Data records

-*-

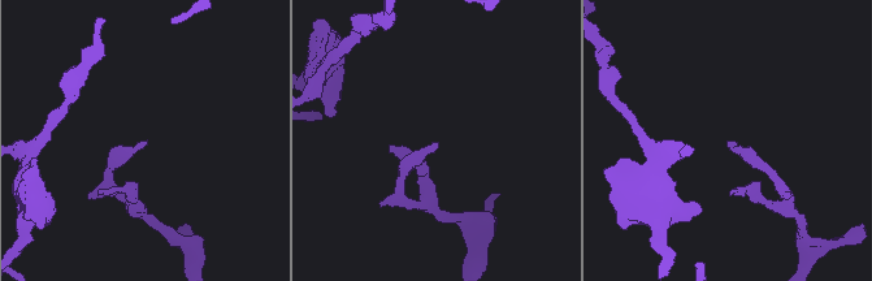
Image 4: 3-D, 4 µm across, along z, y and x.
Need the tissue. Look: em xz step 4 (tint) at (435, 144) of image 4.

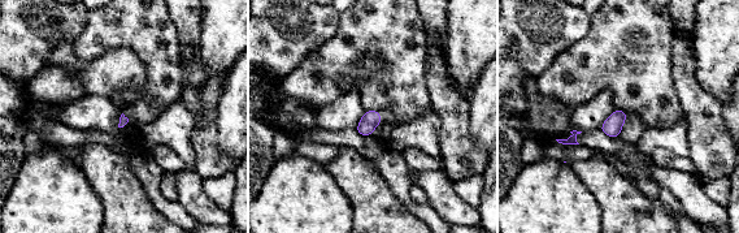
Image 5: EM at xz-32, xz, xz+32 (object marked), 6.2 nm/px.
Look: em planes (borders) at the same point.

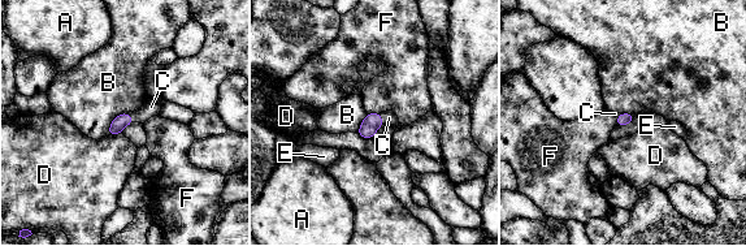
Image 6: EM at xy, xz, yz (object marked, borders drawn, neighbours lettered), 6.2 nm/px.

-*-

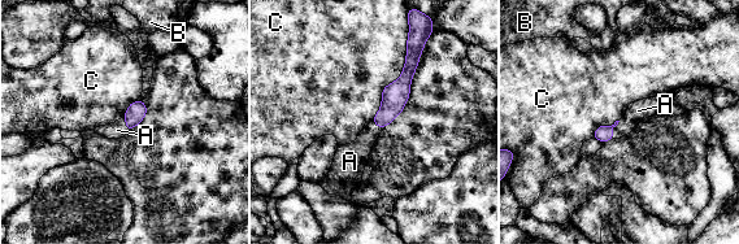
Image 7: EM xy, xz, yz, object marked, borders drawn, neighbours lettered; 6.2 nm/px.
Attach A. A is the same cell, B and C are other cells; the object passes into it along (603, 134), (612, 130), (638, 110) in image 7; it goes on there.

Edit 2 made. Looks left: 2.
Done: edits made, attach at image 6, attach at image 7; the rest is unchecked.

-*-

What to produce
Would you set down only the lines above from the line with "Image 5: EM" to the line with "Image 6: EM", both included, exactly as they stand and without the pictures?

Exercise result
Image 5: EM at xz-32, xz, xz+32 (object marked), 6.2 nm/px.
Look: em planes (borders) at the same point.

Image 6: EM at xy, xz, yz (object marked, borders drawn, neighbours lettered), 6.2 nm/px.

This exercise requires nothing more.